Keith Dunleavy, MD, CEO of Inovalon, a company in Bowie, Maryland that produces a cloud-based data analytics platform for healthcare companies, has overseen incredible growth of his company. The company has ridden the wave of healthcare digitization thanks in large part to federal healthcare reform.
The data demand has driven the company’s growth (doubled revenue over the course of a 5-year period) and helped it go public in 2015. The company has never relied on private equity financing. More than that is just the sheer data its compiled into its system. The company claims it has run analytics on 941,000 physicians, 483,000 clinical facilities, 243 million Americans, and 38 billion medical events.
Corporate Board Member spoke to Dunleavy about the process going public, dealings with the board, and more. Below are excerpts from that interview. (For more on Dunleavy, visit our interview with him on Chief Executive).
You guys went public in 2015. Talk to me about your dealings with the board, and how the board came together.
It’s an area that we are very, very fortunate, and in a way that’s different than many other companies. So, Inovalon is a company that is very mission driven and vision driven. Remember, we built it from zero and we have done it without large, traditional, private equity financing. So, we have been very fortunate to ultimately arrive at a board of directors which, many would say, punch far above our weight. We have a phenomenal board of directors.
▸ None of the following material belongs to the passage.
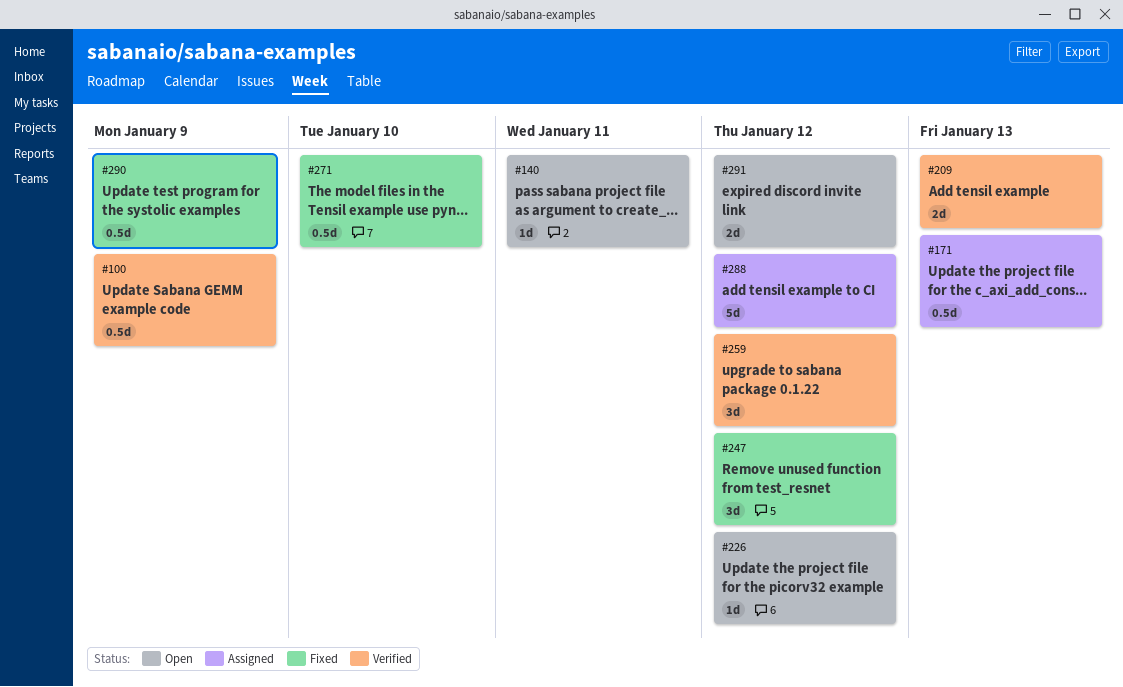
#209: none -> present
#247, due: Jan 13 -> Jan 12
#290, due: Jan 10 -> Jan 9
There are seven of us, total. Six of them are incredible people, like André Hoffmann, who’s vice chairman of Roche Pharmaceuticals, who has been a strong supporter of the company since 2004. And he is incredibly knowledgeable about the industry, a leader in the space, and [thinks] long term.
“I think that every person on a board should be there because they bring a point of view, a set of experiences, a set of opinions, that really need to be heard.”
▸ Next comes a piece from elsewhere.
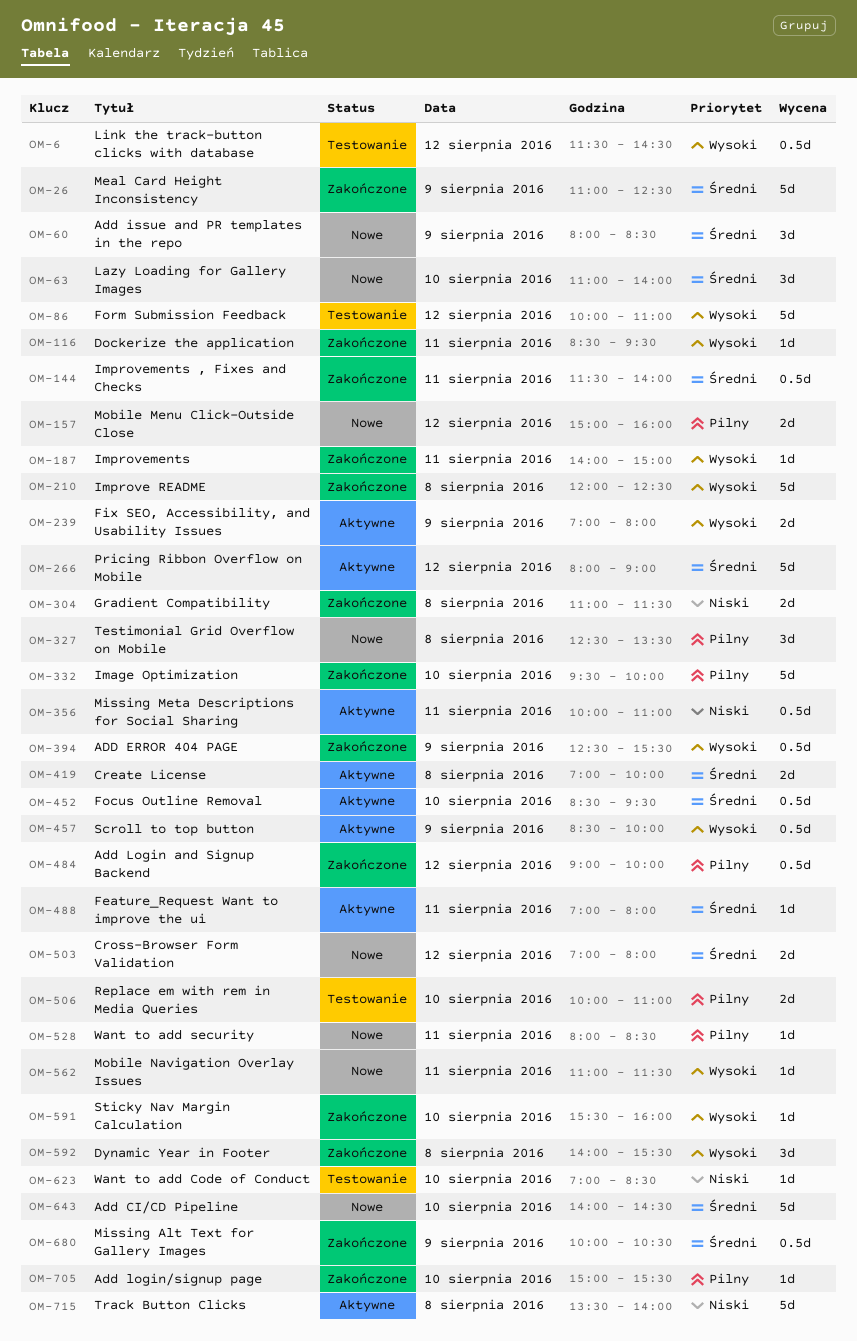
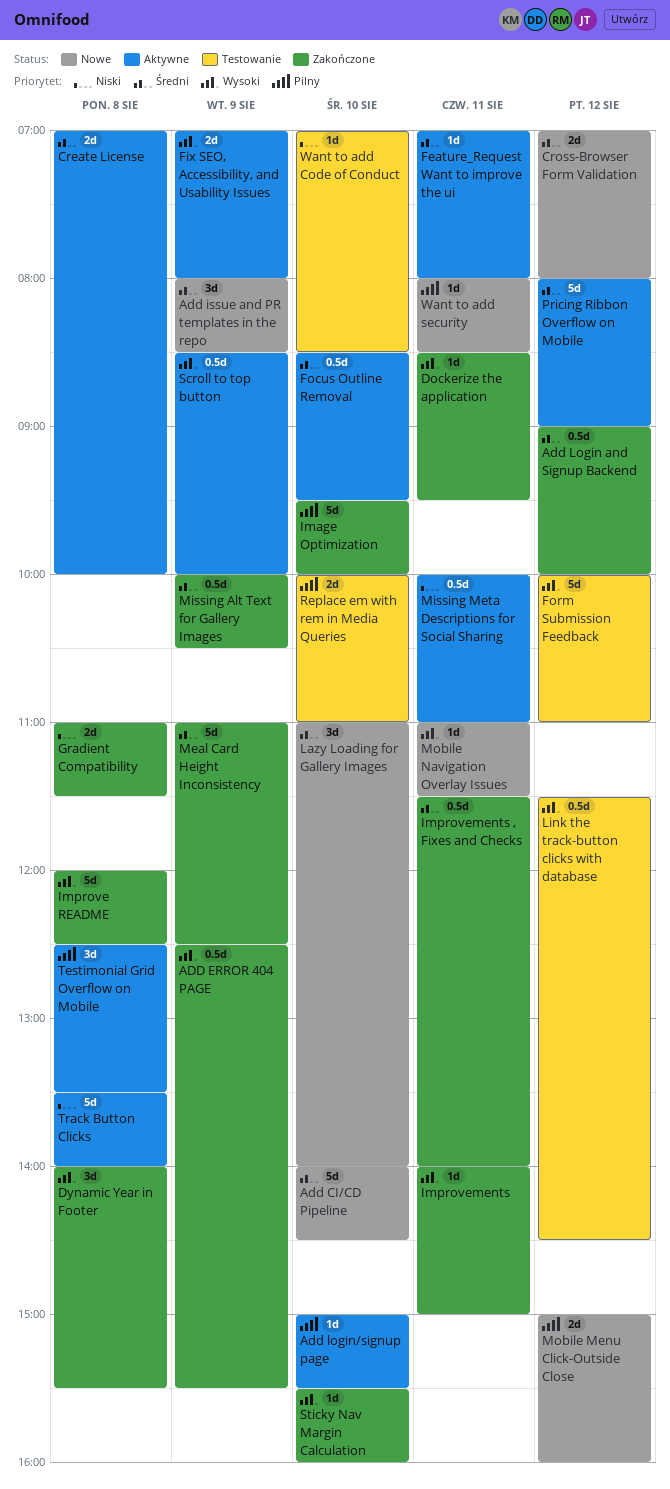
Add Login and Signup Backend, priority: Pilny -> Średni
Add login/signup page, status: Zakończone -> Aktywne
Testimonial Grid Overflow on Mobile, status: Nowe -> Aktywne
We have people like Bill Green, the former CEO and chairman of Accenture, which is a world leader in, obviously, consulting, advisory, and systems integration. We have Bill Teuber, vice chairman of EMC. Denise Fletcher, the first female treasurer of an S&P 500 company, who is the phenomenal head of our audit committee. Lee Roberts built FileNet, and ultimately, helped it get acquired by IBM. And Mark Pulido who was a CEO of our recent acquisition, ABILITY Network, and formerly, a CEO of McKesson, one of the leaders in the healthcare space.
So, we have a board that are leaders in their space, but they are here because they believe in the mission and vision. And they’re not here on assignment from a large, private equity company or a large investor, if you will. So, that has given me, and us, a great insight of support, advice, guidance, independent thinking. I am extremely fortunate to have our board.
What advice do you have for CEOs about working with the board, especially if they’re interested in going public and really starting down this process?
I think that part of that answer would depend upon how much the CEO has the liberty of helping to craft the board versus work within a board that they have been dealt. I was very fortunate to be able to have the benefit of building this board over years and getting to know each member. And so, my advice to a CEO that is considering going public would be to very sincerely invite the input and advice of the board and truly go out of your way to make sure that each board member knows that their input is appreciated, respected, and valued.
I think that every person on a board should be there because they bring a point of view, a set of experiences, a set of opinions, that really need to be heard. And they need to feel that they are being heard so that, ultimately, one can arrive at, not necessarily the direction that one board member versus another board member wants, but an informed thinking of how the company should progress.